DOCUMENT PASSAGE
----------
Neural control of ANF release in hypoxia and pulmonary hypertension

Abstract

Hypoxia causes the release of atrial natriuretic factor (ANF), but the mechanisms are not yet understood. This study examined the relative contribution of pulmonary arterial hypertension, neural pathways, increased heart rate, or increased atrial size to the ANF response. Alveolar hypoxia [fractional concentration of O2 in inspired gas (FIo2) = 0.1] or pulmonary arterial hypertension (25-45 mmHg) was induced for 10 min in four series (n = 4-12 each) of anesthetized, mechanically ventilated pigs. During hypoxia, plasma ANF concentrations increased by 129 +/- 52 (SE) pg/ml (or 271 +/- 105%) over baseline (35 +/- 7 pg/ml; P less than 0.01) (series 1). There was also a significant increase of pulmonary arterial pressure, heart rate, central venous pressure, and pulmonary capillary wedge pressure. Repeated pulmonary hypertension induced by intravenous air infusion caused a repeated and reversible 125 +/- 14% increase (P less than 0.001) of plasma ANF, and this response was totally abolished by lesion of the cervical vagosympathetic trunks (series 2). Lesion of these nerves 1 h before hypoxia also decreased the ANF response to hypoxia by 45-58% (P less than 0.01), whereas responses of heart rate and atrial pressures were unchanged (series 3). The ANF response to hypoxia, expressed in percent of baseline, was not affected by 0.2 mg/kg propranolol (PR) (no PR: 145 +/- 63%; PR: 151 +/- 82%; not significantly different from series 1 and control, series 3), although the increase in heart rate (no PR: 61 +/- 15 beats/min) was almost abolished (PR: 17 +/- 5 beats/min) (series 4). Hypoxia caused no significant changes in right and left atrial peak volume regardless of propranolol, as measured with an electrical conductance catheter. The results indicate that a new neural reflex of probably pulmonary arterial origin mediates approximately 50% of the ANF response to hypoxia. The remaining ANF response remains to be explored further and cannot be explained by conventional release mechanisms such as atrial stretch and pulsatility alone.
----------
ENTRIES PROVIDED
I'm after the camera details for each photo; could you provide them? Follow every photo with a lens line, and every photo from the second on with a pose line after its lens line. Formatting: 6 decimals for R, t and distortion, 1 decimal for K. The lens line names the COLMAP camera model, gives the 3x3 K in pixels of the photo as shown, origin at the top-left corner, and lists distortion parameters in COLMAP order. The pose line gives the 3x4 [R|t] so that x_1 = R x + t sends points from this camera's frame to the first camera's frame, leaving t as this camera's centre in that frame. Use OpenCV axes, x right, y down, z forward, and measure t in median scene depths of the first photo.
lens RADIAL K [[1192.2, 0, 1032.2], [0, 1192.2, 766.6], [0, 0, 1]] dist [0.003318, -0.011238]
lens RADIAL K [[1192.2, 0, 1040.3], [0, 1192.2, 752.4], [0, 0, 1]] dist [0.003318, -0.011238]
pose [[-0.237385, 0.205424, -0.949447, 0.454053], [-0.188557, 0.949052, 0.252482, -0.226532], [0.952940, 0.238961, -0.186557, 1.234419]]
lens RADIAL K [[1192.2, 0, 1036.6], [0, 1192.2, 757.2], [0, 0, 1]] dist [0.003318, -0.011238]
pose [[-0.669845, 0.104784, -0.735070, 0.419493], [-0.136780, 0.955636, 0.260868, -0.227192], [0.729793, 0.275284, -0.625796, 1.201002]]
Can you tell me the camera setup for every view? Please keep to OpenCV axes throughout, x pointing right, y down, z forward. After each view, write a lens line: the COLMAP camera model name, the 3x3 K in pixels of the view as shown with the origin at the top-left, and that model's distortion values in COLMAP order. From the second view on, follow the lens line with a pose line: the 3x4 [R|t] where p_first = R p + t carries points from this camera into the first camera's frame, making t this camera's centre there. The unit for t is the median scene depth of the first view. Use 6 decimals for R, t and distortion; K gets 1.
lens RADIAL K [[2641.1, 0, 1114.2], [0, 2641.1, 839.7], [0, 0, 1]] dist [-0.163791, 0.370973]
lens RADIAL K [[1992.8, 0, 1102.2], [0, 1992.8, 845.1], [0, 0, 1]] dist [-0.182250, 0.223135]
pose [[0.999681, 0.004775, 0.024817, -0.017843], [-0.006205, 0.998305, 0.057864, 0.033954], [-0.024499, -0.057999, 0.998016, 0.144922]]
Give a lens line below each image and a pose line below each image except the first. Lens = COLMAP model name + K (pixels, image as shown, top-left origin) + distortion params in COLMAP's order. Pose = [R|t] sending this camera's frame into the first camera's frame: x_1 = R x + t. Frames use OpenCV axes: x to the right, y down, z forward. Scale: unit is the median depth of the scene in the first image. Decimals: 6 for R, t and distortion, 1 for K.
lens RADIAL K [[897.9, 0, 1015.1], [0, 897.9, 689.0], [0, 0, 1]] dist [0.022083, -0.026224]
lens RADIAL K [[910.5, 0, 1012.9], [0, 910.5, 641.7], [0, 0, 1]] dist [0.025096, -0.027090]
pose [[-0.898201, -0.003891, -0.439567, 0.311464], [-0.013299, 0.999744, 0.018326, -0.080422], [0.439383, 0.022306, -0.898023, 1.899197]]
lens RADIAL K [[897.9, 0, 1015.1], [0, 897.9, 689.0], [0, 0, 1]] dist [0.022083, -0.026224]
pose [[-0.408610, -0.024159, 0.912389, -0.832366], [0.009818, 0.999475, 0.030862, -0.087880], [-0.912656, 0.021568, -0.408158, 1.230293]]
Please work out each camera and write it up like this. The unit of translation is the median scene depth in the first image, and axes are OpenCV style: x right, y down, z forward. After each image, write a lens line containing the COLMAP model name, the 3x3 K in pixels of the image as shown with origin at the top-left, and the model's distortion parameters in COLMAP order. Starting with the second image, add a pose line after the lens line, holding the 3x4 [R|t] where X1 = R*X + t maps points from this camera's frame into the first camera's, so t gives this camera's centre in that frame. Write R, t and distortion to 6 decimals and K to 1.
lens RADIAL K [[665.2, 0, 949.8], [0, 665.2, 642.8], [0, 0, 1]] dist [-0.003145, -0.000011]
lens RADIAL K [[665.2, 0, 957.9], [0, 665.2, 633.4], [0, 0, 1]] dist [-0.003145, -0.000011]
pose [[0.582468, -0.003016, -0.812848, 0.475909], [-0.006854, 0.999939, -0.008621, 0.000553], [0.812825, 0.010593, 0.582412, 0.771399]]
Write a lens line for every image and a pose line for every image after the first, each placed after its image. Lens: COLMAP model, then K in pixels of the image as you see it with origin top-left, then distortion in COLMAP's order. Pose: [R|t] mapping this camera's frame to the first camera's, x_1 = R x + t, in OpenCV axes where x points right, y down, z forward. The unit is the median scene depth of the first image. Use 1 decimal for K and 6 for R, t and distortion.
----------
EXERCISE GOAL
In the abstract on ANF release in hypoxia, what share of the ANF response to hypoxia do the results attribute to the new neural reflex?

TASK SOLUTION
Approximately 50%.